I was taken aback, but I mentioned a few of Obama’s achievements. And I added, “We’re really going to miss Obama.  I mean we’re really, really going to miss him.”

Count the number of “really”s. It isn’t hyperbole. I mean it.

Obama is the best president of our lifetime. Well, whom else would we pick?

What impressed me most?  The Affordable Care Act, or Obamacare. Americans at least have (had) a shot at visiting doctors. Illness is terrible.  Can you even see a doctor without insurance?  There is always much presenting of cards and Xeroxing them.  And without insurance, the cost of medication is shocking :  one pill can cost $100 or more.  Hence the number of  homeless people tragically off their meds.  How many middle-class, lower-middle-class, and lower-class deaths could be prevented by affordable medication?

What else do I like about Obama?  Well, he is a great reader. The act of reading, the absorption of  ideas, history, and literature, is a spur to the imagination. He is also a pro-education president who wanted to make community colleges free.

My husband and I intended to send him a thank-you card, but alas…we didnt!

We will miss him.

Things are changing drastically already.  Unfortunately, even the media are changing.  NPR is obsequiously going “red” (as in Republican), unless it was just an off night.   I do not listen to NPR for interviews with Republican college professors and whiny businessmen who want to underpay their employees.  Is this what it’s come to?

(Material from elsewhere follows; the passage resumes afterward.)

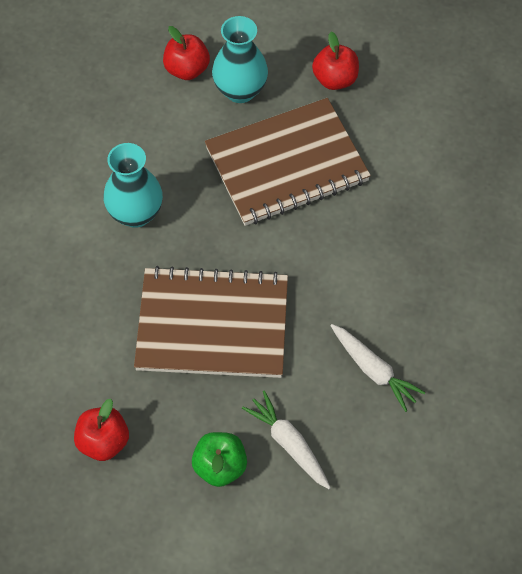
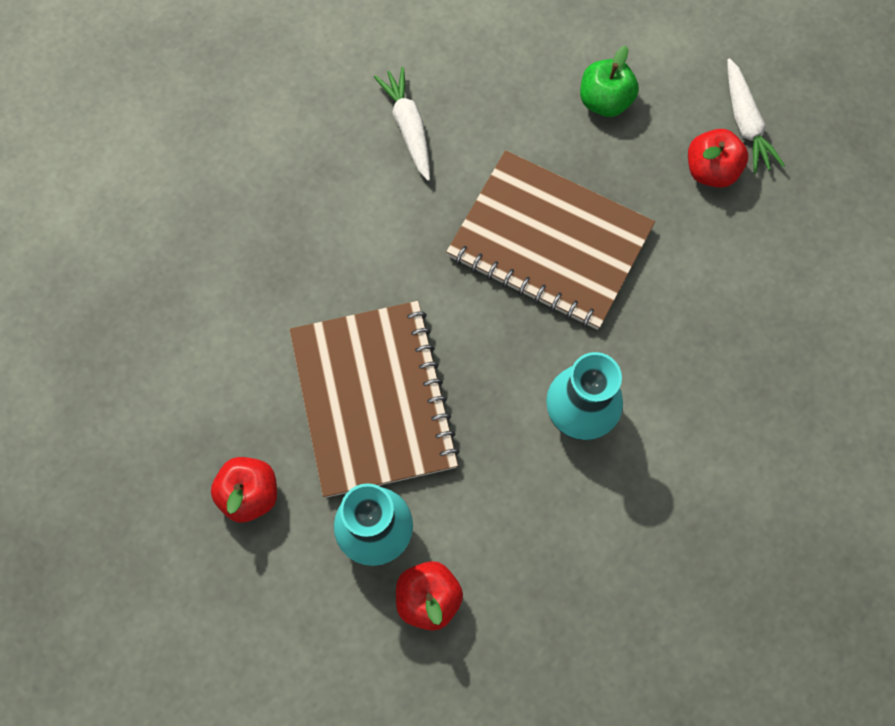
camera: 155 degrees left, 10 degrees up
(286, 164) = (373, 400): brown notebook -> brown notebook turned 75 degrees clockwise
(288, 443) = (528, 94): white carrot -> white carrot (745, 123)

Oh, well, it’s only four years.  If we cannot support NPR, we’ll give more to Planned Parenthood, the Food Bank, the American Lung Association, NARAL, NAMI, the APL, and the Democrats.

And Obama fans will enjoy a fascinating article in The New York Times, “Obama’s Secret to Surviving the White House Years: Books,”in which Michiko Kakutani interviews him about his reading.

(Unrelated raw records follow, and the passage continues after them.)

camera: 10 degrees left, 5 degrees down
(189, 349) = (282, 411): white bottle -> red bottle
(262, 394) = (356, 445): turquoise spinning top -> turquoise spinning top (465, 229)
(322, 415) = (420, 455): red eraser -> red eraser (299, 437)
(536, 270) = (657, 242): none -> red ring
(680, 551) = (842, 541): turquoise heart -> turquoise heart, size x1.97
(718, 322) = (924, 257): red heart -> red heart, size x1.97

Here is an excerpt from Kakutani’s  Critics’ Notebook piece about the interview.  (You can also read the whole transcript.)

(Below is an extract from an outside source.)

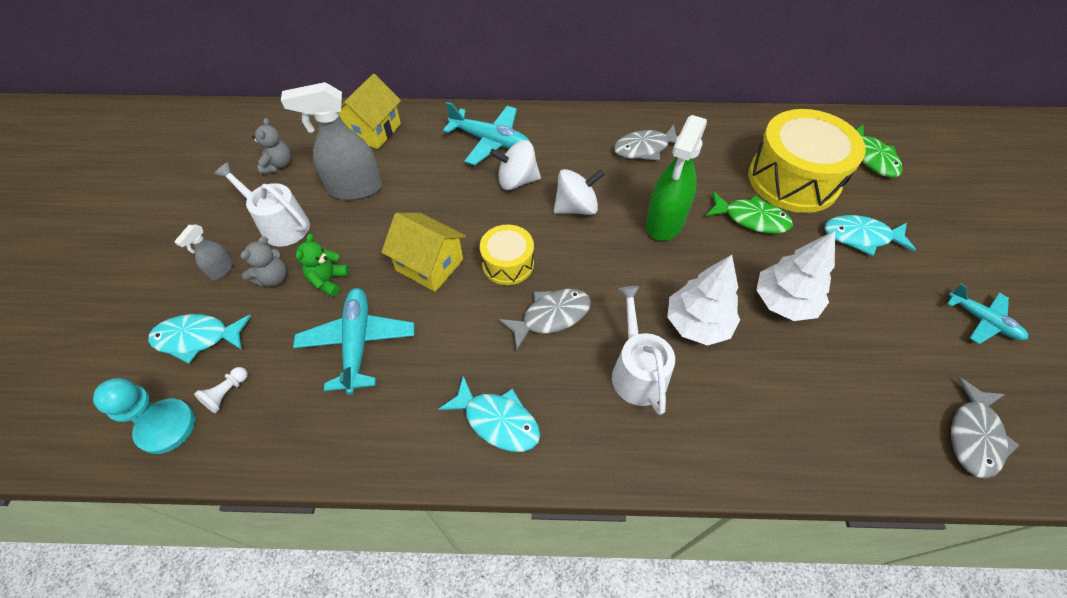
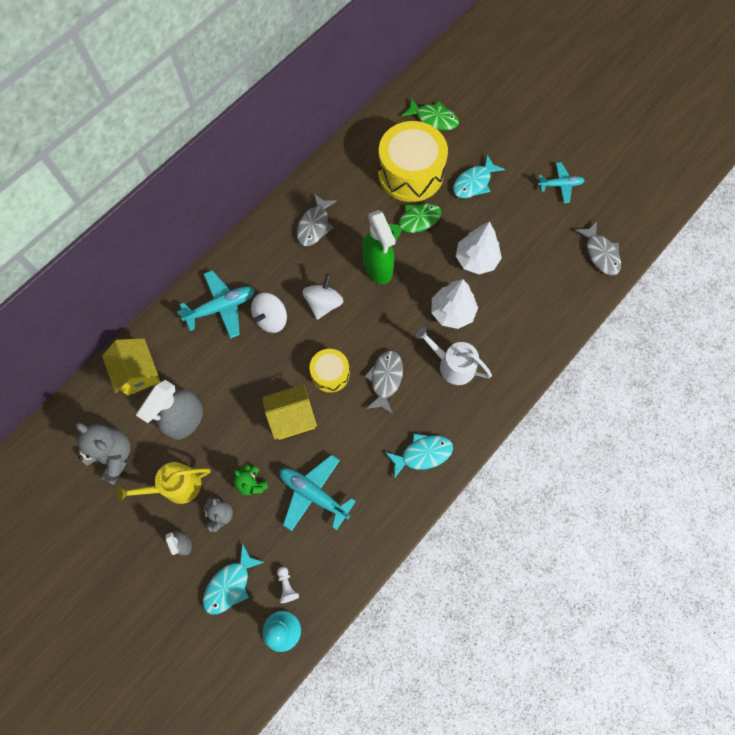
camera: 50 degrees left, 15 degrees up
(278, 165) = (113, 456): grey teddy bear -> grey teddy bear, size x1.70
(280, 225) = (176, 486): white watering can -> yellow watering can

“At a time when events move so quickly and so much information is transmitted,” he said, reading gave him the ability to occasionally “slow down and get perspective” and “the ability to get in somebody else’s shoes.” These two things, he added, “have been invaluable to me. Whether they’ve made me a better president I can’t say. But what I can say is that they have allowed me to sort of maintain my balance during the course of eight years, because this is a place that comes at you hard and fast and doesn’t let up.”…

Other novels served as a kind of foil — something to argue with. V. S. Naipaul’s novel “A Bend in the River,” Mr. Obama recalls, “starts with the line ‘The world is what it is; men who are nothing, who allow themselves to become nothing, have no place in it.’ And I always think about that line and I think about his novels when I’m thinking about the hardness of the world sometimes, particularly in foreign policy, and I resist and fight against sometimes that very cynical, more realistic view of the world. And yet, there are times where it feels as if that may be true.”